Ya en tiempos de los romanos observaron que Zaragoza era un lugar estratégicamente bueno para hacer una ciudad, ya que tenía buen clima y se abastecía del agua de tres ríos: Gállego, Ebro y Huerva.  Gracias a ello no les faltaría fruta de gran calidad, hortalizas, grano y pescado fresco.

Así comenzó toda una actividad comercial de mercados en los que se vendía fruta y hortaliza.

Uno de los mercadillos más antiguos cuya actividad se basaba en la venta de productos obtenidos de la tierra fue el de San Lorenzo y posteriormente el de Lanuza (donde actualmente se ubica el Mercado Central).

Las condiciones de aquella época eran pésimas, se vendía en la calle, sobre el suelo, expuestos a las inclemencias del tiempo.

Poco a poco todo fue mejorando, hasta que en el año 1972 abrió sus instalaciones MercaZaragoza.

En sus comienzos no existía una asociación de hortelanos. Sí existía una hermandad de agricultores sin representación jurídica.

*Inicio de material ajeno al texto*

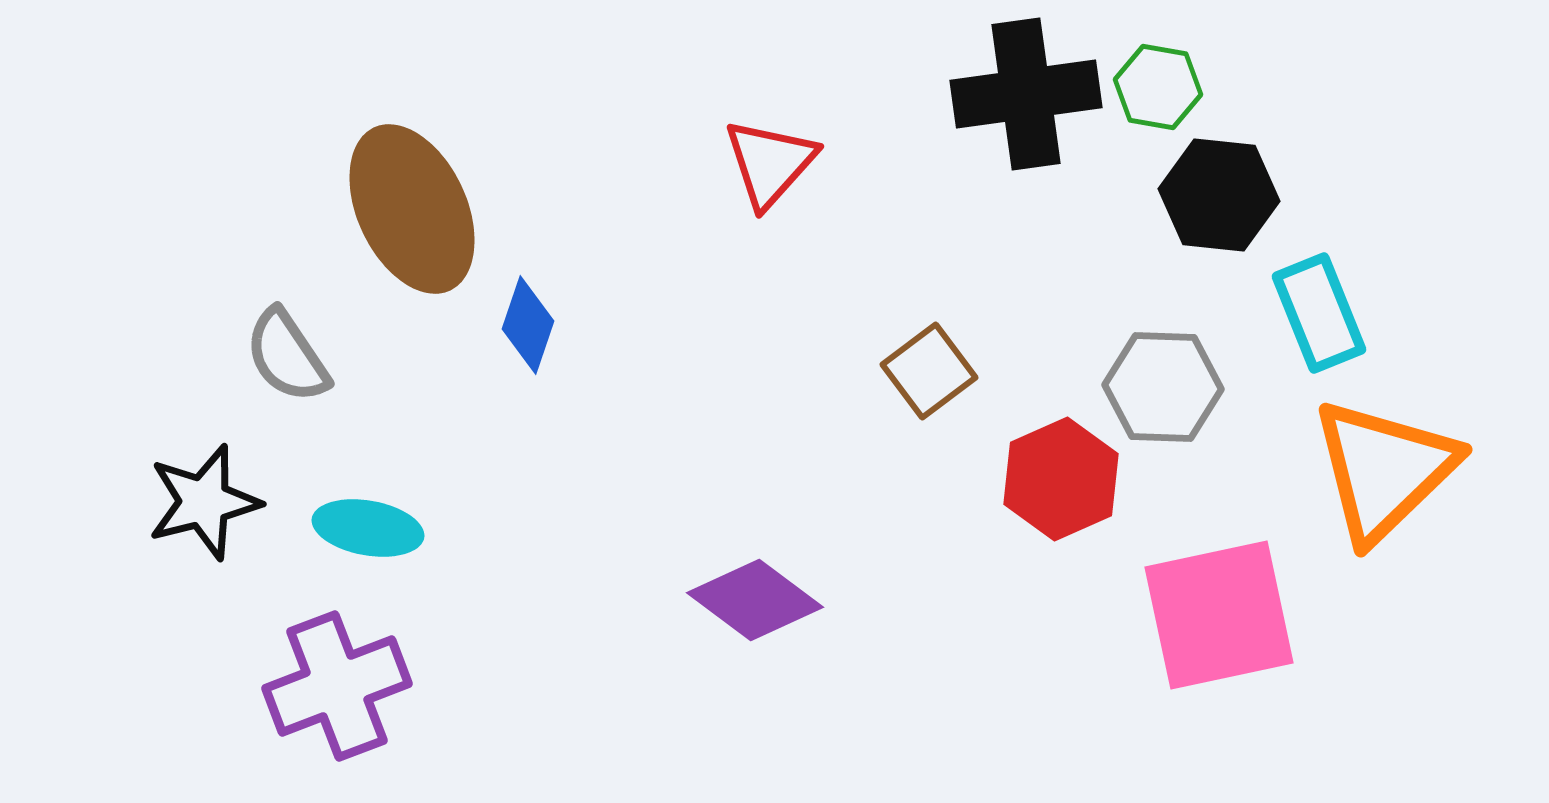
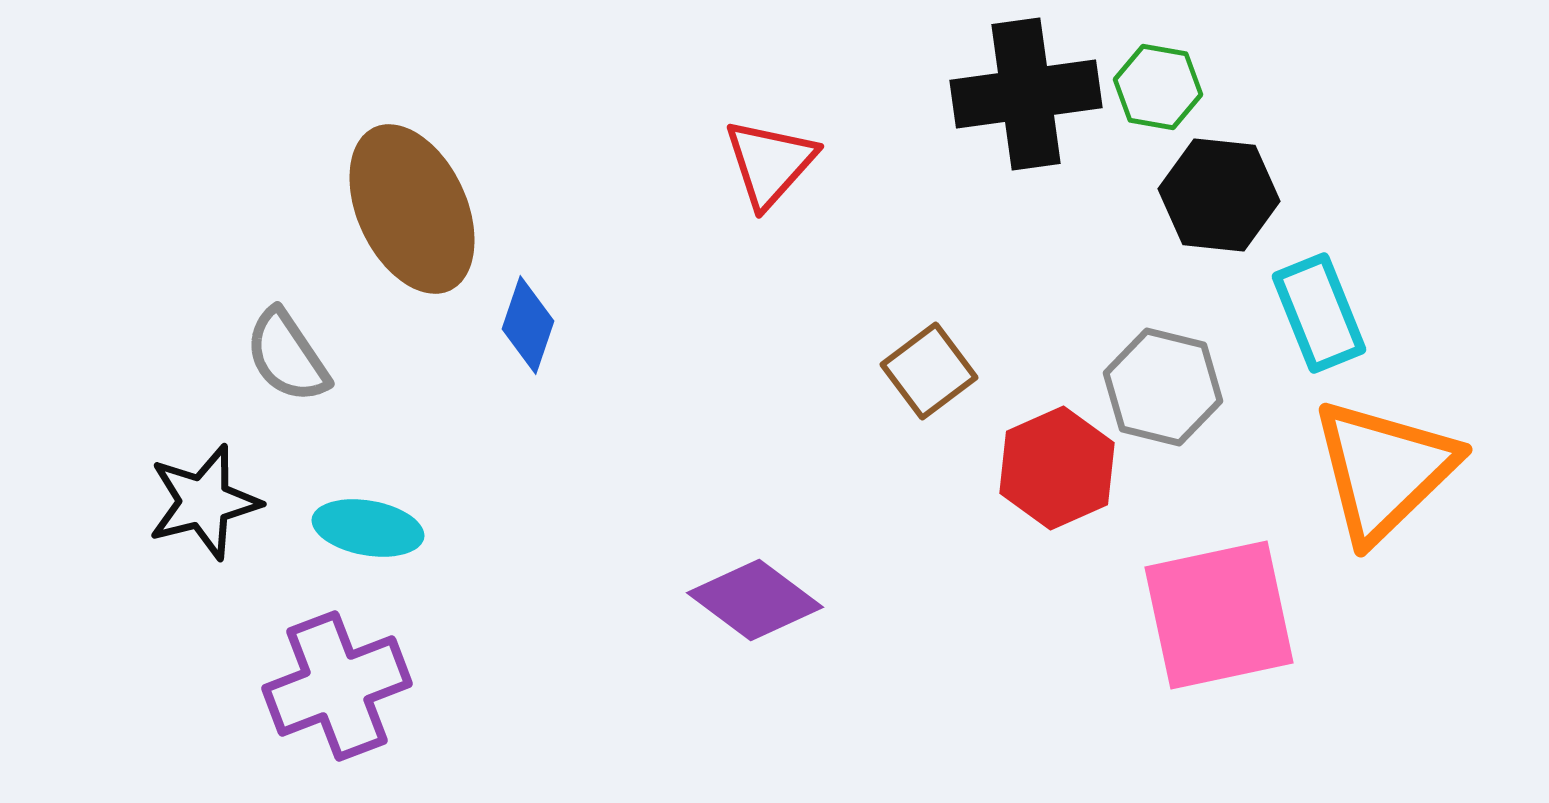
gray hexagon: rotated 12 degrees clockwise
red hexagon: moved 4 px left, 11 px up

En el año 1971  hubo una fuerte epidemia de cólera en Zaragoza que supuso grandes pérdidas al colectivo de hortalizas y frutas. Se asignaron unos fondos de indemnización, y al no existir un estatuto organizador no se pudieron repartir y pasaron a manos de la hermandad. Con dicha cantidad se compraron tres pisos en el Paseo Echegaray, donde se formaron las Cámaras Agrarias.

Como consecuencia de esto, el 22 de Abril de 1977 se constituye la Asociación Local de Hortelanos y Floricultores de Zaragoza con personalidad jurídica.